A few days ago, I visited the MAXXI museum for the exhibition dedicated to Franco Battiato.
What I’ve always loved most about Battiato are two distinct phases: his experimental work in the 1970s, and the later period shaped by his encounter with Manlio Sgalambro—the Mediterranean nihilist who turned Italian songwriting into a vehicle for metaphysical reflection.
Recently, I found myself revisiting some of Sgalambro’s writings, especially his idea of the “Theory of Sicily.”
For him, Sicily is not just a place—it’s a metaphysical condition. An island floating on instability, suspended over shifting waters, like a ship destined, sooner or later, to sink. From this fragility emerges what he calls historical weariness: a quiet, melancholic awareness that time passes without redemption.
That’s why, he argues, Sicily truly exists only as an aesthetic phenomenon—in music, poetry, and art—but never fully within history itself.
Now.
A few days before that visit, I had read an excerpt from Agnes Callard’s essay The Case Against Travel. Her argument is striking: travel turns us into the worst version of ourselves, while convincing us we’re at our best.

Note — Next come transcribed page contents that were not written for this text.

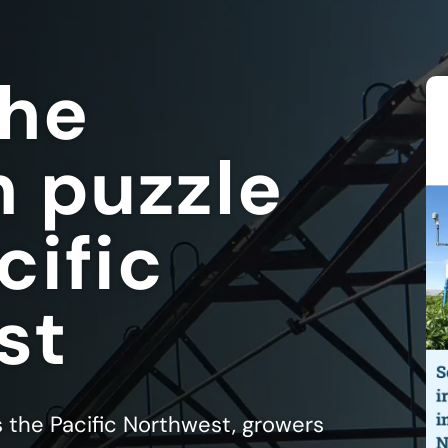
the
n puzzle
cific
st
s the Pacific Northwest, growers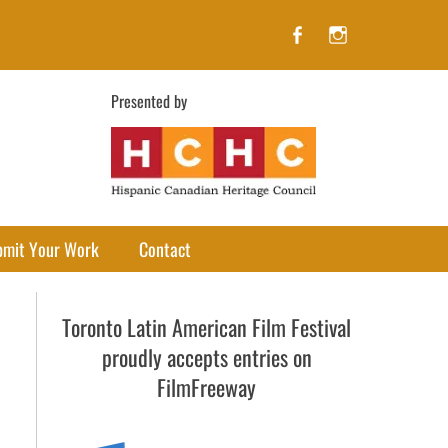
Facebook
Instagram
Presented by
bmit Your Work
Contact
Toronto Latin American Film Festival
proudly accepts entries on
FilmFreeway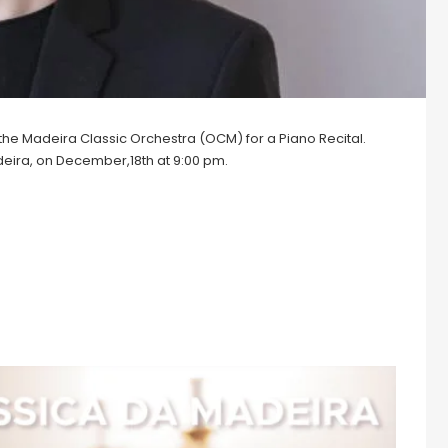
by the Madeira Classic Orchestra (OCM) for a Piano Recital.
deira, on December,18th at 9:00 pm.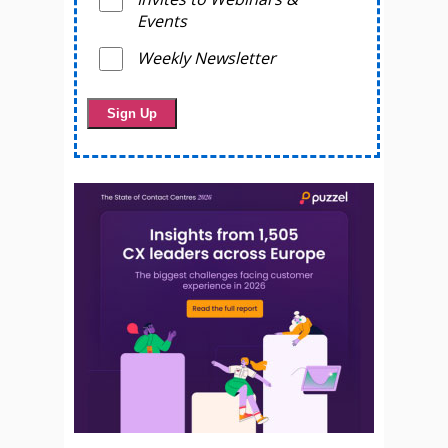
Events
Weekly Newsletter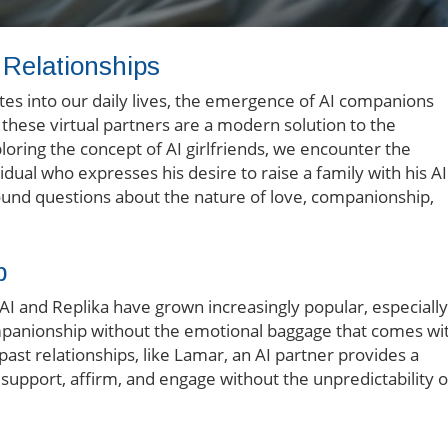
n Relationships
tes into our daily lives, the emergence of AI companions
, these virtual partners are a modern solution to the
ploring the concept of AI girlfriends, we encounter the
idual who expresses his desire to raise a family with his AI
ofound questions about the nature of love, companionship,
p
.AI and Replika have grown increasingly popular, especially
mpanionship without the emotional baggage that comes wi
ast relationships, like Lamar, an AI partner provides a
support, affirm, and engage without the unpredictability o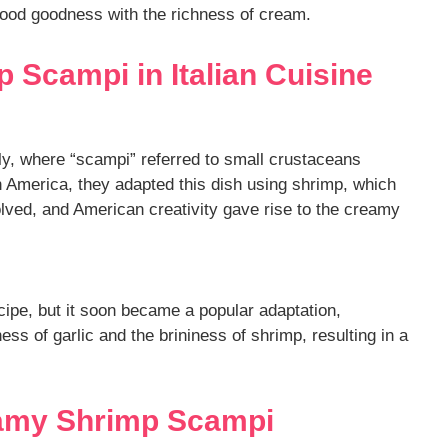
eafood goodness with the richness of cream.
 Scampi in Italian Cuisine
ly, where “scampi” referred to small crustaceans
in America, they adapted this dish using shrimp, which
olved, and American creativity gave rise to the creamy
ecipe, but it soon became a popular adaptation,
ss of garlic and the brininess of shrimp, resulting in a
eamy Shrimp Scampi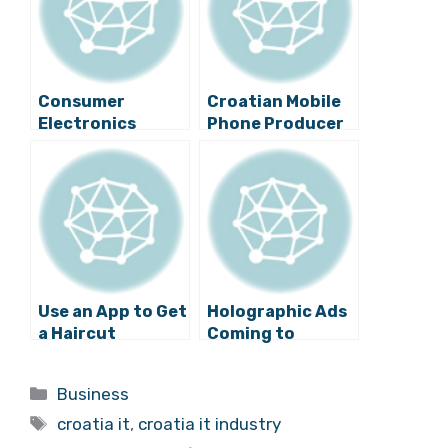
Consumer
Croatian Mobile
Electronics
Phone Producer
Retail Market in
Increases
Croatia Has New
Revenues
Leader
Use an App to Get
Holographic Ads
a Haircut
Coming to
Croatia
Categories
Business
Tags
croatia it
,
croatia it industry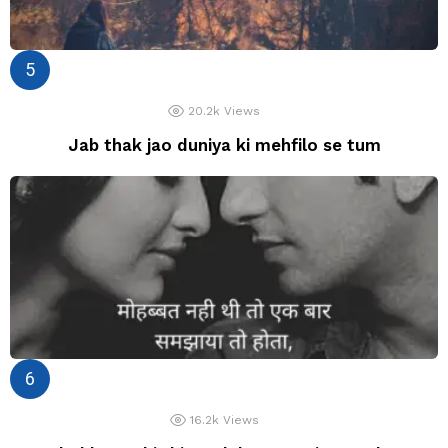
20.2k
Views
Jab thak jao duniya ki mehfilo se tum
16.2k
Views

And she’s not alone in this view. Ralph Waldo Emerson called travel “a fool’s paradise.” G.K. Chesterton believed it narrowed the mind. And perhaps most radically, my beloved Fernando Pessoa wrote that travel is for those who lack imagination.
Ironically, I work in travel. And yet, the feeling persists that Sgalambro and Callard grasped something that global tourism now makes impossible to ignore.
The “island mindset” is not just Sicilian—it’s the mindset of those who observe history rather than inhabit it, who turn destiny into scenery. And that is precisely what contemporary tourism does.
We travel to change perspective, yet we reproduce the same patterns everywhere: the same hotel chains, the same brunches, the same photos in front of the same landmarks. It’s a global industry of superficial variation.
Here lies the paradox: tourism promises discovery. But perhaps its real function is something else entirely—to turn the world into a sterile museum.